## PROBLEM DESCRIPTION
Reproduce the passage of the article on Nigerian manufacturing that begins at the words "By Merit Ibe, [email protected]" and stops after "last year’s figure.".

•Blame harsh operating environment

By Merit Ibe, [email protected]

Stories by Merit Ibe                                               [email protected] 

The recent survey by the Manufacturers Association of Nigeria (MAN) for the first half of 2023 has  shown that capacity utilisation in the sector  declined to 56.5 percent from 57.9 percent recorded in the corresponding half of 2022.

The report indicated a reduction of 1.4 percentage points when compared with last year’s figure.

With the  negative growth in H1,  the  manufacturers are groaning as their fortunes declined due to Nigeria’s harsh operating environment.

This low performance has been blamed on the Nigerian economic environment which  was clouded by election activities in the  second half of 2022 resulting in uncertainties in the economy.

According  to the survey, the  impact of the Naira redesign policy  dampened  the manufacturers’ confidence, thereby reflecting in the sector’s indicators including capacity utilisation in the period.

“The effects of the naira redesign program and slow economic activities were  reflected in the GDP data released by the National Bureau of Statistics (NBS), showing that the economy slowed to 2.31 percent and 2.51 percent in the first and second quarters respectively.

## INFORMATION PROVIDED
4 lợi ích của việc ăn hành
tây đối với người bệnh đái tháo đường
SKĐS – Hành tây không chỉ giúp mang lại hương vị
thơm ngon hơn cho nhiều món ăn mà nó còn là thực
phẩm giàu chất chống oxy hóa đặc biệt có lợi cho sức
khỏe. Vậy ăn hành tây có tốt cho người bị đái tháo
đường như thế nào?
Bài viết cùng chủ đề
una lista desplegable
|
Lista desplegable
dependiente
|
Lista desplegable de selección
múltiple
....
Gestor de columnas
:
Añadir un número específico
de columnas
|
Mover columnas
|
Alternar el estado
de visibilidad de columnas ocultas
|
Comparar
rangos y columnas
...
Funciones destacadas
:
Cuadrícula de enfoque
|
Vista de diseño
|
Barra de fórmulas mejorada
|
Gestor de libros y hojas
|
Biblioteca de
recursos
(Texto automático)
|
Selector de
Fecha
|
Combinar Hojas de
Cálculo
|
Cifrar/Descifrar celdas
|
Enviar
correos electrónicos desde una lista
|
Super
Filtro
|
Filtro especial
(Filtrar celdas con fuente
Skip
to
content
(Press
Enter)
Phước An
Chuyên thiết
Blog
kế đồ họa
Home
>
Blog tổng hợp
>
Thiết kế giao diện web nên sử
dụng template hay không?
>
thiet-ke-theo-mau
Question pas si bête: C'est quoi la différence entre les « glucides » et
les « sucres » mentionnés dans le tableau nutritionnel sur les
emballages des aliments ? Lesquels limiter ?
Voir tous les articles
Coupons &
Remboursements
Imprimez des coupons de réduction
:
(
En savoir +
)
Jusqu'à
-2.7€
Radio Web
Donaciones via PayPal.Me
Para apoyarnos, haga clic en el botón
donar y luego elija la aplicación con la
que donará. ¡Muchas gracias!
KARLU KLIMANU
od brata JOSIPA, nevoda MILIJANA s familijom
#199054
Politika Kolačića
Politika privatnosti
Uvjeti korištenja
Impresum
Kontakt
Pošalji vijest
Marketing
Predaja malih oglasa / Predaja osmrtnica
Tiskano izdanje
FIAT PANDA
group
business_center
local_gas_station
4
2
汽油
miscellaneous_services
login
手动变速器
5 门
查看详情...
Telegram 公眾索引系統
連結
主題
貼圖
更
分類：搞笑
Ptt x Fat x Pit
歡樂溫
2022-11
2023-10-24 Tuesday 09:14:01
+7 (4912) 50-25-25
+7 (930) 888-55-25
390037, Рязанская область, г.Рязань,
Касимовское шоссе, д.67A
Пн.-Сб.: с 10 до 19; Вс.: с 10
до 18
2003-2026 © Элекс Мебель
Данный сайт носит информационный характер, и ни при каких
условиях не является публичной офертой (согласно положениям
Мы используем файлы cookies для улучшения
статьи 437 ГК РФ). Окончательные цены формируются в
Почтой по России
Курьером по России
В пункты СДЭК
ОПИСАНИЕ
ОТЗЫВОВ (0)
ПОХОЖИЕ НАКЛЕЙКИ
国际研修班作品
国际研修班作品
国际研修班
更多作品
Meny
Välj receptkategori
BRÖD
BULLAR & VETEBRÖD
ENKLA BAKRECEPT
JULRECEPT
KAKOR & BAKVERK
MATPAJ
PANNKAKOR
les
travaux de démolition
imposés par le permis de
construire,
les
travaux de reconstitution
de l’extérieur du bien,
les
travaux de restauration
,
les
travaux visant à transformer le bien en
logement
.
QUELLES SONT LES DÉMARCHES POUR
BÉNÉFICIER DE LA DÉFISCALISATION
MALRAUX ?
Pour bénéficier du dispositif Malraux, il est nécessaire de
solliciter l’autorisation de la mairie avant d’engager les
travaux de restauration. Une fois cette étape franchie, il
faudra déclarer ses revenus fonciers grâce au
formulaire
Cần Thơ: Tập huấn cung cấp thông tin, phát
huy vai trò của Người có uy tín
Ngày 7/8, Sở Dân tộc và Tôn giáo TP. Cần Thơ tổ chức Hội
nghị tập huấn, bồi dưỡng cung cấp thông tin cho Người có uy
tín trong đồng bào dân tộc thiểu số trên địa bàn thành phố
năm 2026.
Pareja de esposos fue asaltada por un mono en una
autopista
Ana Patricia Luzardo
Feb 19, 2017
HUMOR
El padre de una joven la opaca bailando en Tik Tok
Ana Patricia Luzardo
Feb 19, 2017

## FINISHED EXERCISE
By Merit Ibe, [email protected]

Stories by Merit Ibe                                               [email protected] 

The recent survey by the Manufacturers Association of Nigeria (MAN) for the first half of 2023 has  shown that capacity utilisation in the sector  declined to 56.5 percent from 57.9 percent recorded in the corresponding half of 2022.

The report indicated a reduction of 1.4 percentage points when compared with last year’s figure.